Thursday, 30 July 2015

The Prophet by Kahlil Gibran (3/5)

First published: 1923
Page count: 128
The back says: Kahlil Gibran’s masterpiece, The Prophet, is one of the most beloved classics of our time. Published in 1923, it has been translated into more than twenty languages, and the American editions alone have sold more than nine million copies.

The Prophet is a collection of poetic essays that are philosophical, spiritual, and, above all, inspirational. Gibran’s musings are divided into twenty-eight chapters covering such sprawling topics as love, marriage, children, giving, eating and drinking, work, joy and sorrow, housing, clothes, buying and selling, crime and punishment, laws, freedom, reason and passion, pain, self-knowledge, teaching, friendship, talking, time, good and evil, prayer, pleasure, beauty, religion, and death.

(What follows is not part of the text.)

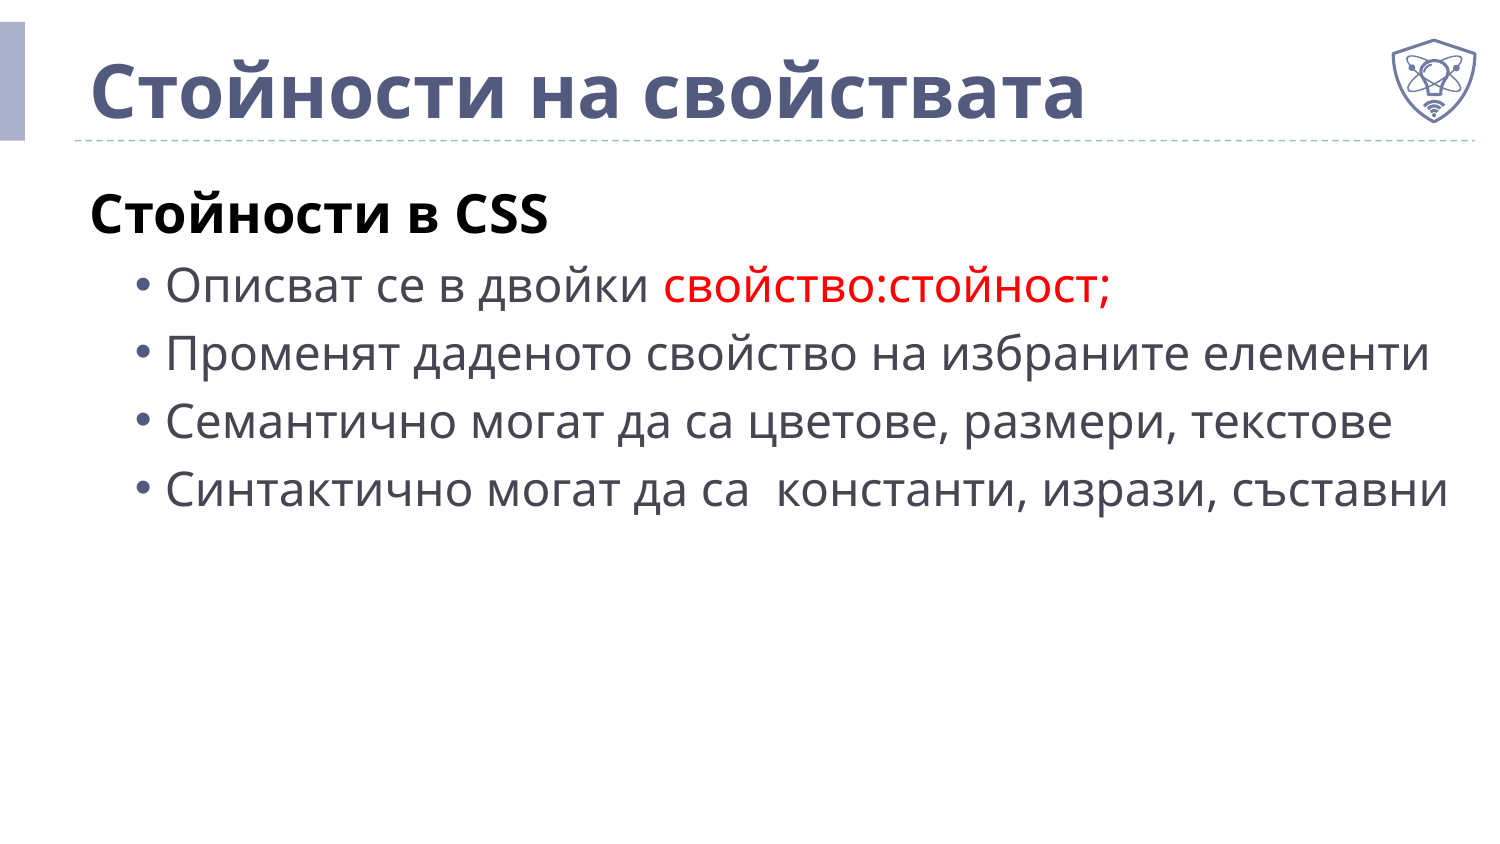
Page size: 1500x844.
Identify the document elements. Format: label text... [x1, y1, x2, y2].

list Стойности в CSS Описват се в двойки свойство:стойност; Променят даденото свойство на избраните елементи Семантично могат да са цветове, размери, текстове Синтактично могат да са константи, изрази, съставни [75, 171, 1475, 835]
title Стойности на свойствата [75, 18, 1475, 141]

I say: This is going to be a short review because I’m not even sure what to say because I was so disappointed in this. People have always passed it on as this really profound work, and maybe I would have agreed if I had read it as a teenager, but now it merely felt contrived and self-important.


A prophet has been in some land for 12 years and as his ship arrives to take him home the people ask him for advice on different aspects of life. Yes, there are interesting thoughts in here that warrant further discussion, but I just couldn’t get over the way it’s written. I would have preferred it if the premise was that he left the people with a book of his thoughts rather than them asking him just as he is about to depart; and him lecturing them right then and there. How much of it are they really going to remember?


I’m giving this 3/5 because it was worth reading even though I didn’t really enjoy it.